El viejo dicho, por desgracia tantas veces desmentido, de que no hay mal que por bien no venga (véase Sánchez), ha recuperado parte de su valor hoy en Cuba. La pandemia de coronavirus ha destrozado los ingresos turísticos del paraíso comunista y ha llevado a la isla a una crisis económica como no se recordaba desde los años 90. Si a eso se le une que Venezuela, colapsada por la desesperante negligencia e incapacidad de Maduro, ya no es capaz de proporcionar al castrismo un abastecimiento constante de petróleo a cambio de caraotas podridas, y si le unimos la lentitud mental del presidente Joe Biden a la hora de cumplir su promesa electoral de revertir la política de mano dura de Trump con las dictaduras comunistas, el escenario —desabastecimiento, inflación y aislamiento— es perfecto para que los cubanos que ansían la libertad después de casi siete décadas de opresión se alcen contra la maquinaria del régimen criminal castrista.
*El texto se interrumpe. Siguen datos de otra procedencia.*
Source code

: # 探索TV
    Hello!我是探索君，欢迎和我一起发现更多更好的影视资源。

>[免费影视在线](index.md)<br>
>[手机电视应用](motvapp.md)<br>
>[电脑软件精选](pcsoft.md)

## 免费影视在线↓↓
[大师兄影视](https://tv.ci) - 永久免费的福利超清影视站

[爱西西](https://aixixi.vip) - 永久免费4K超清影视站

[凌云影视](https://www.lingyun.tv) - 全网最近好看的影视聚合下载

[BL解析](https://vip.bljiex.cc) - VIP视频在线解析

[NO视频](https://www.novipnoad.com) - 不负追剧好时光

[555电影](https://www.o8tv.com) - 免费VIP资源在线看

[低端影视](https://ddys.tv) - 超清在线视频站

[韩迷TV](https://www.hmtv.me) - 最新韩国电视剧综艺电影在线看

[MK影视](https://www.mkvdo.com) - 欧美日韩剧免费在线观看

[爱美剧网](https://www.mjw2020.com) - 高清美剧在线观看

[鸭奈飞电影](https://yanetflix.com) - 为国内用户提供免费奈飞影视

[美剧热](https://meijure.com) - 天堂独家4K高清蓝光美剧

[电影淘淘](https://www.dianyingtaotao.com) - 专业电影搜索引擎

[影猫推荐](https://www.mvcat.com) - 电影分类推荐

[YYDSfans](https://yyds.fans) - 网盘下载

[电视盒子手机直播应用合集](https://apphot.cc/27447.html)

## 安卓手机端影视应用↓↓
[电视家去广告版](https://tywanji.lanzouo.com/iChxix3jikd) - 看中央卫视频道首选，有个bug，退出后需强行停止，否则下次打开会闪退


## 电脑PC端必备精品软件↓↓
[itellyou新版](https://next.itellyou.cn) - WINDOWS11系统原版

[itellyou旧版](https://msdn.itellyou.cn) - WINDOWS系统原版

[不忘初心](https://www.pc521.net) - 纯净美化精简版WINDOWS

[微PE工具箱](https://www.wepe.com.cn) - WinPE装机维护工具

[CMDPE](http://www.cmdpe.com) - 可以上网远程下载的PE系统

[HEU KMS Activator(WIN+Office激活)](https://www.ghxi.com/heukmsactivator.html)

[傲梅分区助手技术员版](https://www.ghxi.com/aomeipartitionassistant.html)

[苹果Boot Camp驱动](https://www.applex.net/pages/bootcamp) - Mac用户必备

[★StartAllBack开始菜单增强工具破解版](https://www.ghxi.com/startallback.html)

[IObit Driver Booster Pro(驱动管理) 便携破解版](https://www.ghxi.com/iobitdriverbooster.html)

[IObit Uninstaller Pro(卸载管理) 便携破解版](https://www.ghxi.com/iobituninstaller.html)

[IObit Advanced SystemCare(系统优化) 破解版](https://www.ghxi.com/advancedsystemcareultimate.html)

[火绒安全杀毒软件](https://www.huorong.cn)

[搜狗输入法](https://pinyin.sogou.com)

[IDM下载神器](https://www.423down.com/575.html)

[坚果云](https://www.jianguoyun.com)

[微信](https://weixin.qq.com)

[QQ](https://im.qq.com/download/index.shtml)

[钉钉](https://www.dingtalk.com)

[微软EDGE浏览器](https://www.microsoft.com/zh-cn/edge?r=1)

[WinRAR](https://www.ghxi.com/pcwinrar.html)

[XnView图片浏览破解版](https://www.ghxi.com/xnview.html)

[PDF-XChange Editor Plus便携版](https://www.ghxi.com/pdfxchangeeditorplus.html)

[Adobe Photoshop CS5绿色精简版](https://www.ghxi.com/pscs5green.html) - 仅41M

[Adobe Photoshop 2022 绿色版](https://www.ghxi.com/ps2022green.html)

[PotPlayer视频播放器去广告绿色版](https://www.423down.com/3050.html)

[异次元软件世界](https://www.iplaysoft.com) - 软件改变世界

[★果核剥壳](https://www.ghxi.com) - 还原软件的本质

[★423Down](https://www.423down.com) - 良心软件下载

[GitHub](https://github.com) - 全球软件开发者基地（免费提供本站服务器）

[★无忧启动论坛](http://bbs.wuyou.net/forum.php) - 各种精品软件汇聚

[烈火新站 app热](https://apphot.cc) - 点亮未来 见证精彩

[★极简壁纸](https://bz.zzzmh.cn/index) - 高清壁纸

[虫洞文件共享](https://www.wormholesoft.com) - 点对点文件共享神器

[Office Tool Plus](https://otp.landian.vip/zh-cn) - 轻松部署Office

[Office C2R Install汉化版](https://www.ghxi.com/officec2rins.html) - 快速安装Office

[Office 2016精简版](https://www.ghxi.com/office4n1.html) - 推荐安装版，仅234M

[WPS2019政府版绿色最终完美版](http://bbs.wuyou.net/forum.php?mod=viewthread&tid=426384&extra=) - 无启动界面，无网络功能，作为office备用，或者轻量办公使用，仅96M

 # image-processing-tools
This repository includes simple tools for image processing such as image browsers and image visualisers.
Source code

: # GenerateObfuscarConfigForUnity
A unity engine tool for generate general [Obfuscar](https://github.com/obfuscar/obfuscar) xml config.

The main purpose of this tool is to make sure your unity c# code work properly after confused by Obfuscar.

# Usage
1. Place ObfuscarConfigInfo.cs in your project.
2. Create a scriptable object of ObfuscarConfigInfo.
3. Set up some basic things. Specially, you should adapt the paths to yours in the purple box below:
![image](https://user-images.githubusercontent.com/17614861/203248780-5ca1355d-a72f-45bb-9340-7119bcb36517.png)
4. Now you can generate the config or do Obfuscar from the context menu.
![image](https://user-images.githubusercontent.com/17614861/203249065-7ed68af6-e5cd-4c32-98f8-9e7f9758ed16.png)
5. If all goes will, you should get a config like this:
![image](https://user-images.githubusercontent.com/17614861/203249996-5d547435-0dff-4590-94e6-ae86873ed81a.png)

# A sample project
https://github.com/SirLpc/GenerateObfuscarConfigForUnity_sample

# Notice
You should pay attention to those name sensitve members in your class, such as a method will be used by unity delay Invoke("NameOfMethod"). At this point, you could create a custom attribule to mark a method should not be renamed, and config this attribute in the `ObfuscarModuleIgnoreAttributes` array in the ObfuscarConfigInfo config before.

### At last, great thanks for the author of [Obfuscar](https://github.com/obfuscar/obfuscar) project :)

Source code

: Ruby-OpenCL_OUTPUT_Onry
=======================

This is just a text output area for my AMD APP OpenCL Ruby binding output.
Los intentos desesperados anunciados hace meses por el presidente-dictador Díaz-Canel de comenzar una tímida apertura económica, no han llegado al plato de los cubanos y hoy, desde Artemisa a La Habana vieja; desde Alquízar a Palma Soriano; desde Santiago a Guantánamo, decenas de miles de cubanos han salido a las calles al grito de «¡No tenemos miedo!». En lo esencial, ese grito no es cierto. Al comunismo hay que tenerle miedo. Otra cosa es sobreponerse a él, que es lo que hacen los héroes por la causa de la libertad.

Por desgracia y por rigor histórico, hablar del Gobierno cubano es hablar de un régimen criminal que ha demostrado siempre su compromiso con la causa del terror comunista con desprecio de su pueblo y que mata, tortura, encarcela o empuja al exilio o al estómago de un escualo a cualquiera que se atreva a levantar la cabeza y pida, aunque sea con timidez, libertad. Esta no será una excepción. Sin embargo, las más de 200 prisiones cubanas —apenas 14 cuando Fidel Castro y sus secuaces bajaron de Sierra Maestra— serán insuficientes si el levantamiento popular contra la dictadura es masivo. Pero para eso, la primera exigencia es que los organismos internacionales y los Gobiernos de las democracias —los que merezcan tal nombre—, no le den la espalda al pueblo cubano como han hecho tantas otras veces con el pueblo venezolano o el nicaragüense. Hoy sabremos de qué madera —si de alcornoque o de boj— está hecho el nuevo ministro de Asuntos Exteriores español, José Manuel Albares.

Mucho pedir, lo sabemos. No somos tan ingenuos. Pero es el momento. Quizá —recuerden Tiananmén, 1989— no haya jamás otro.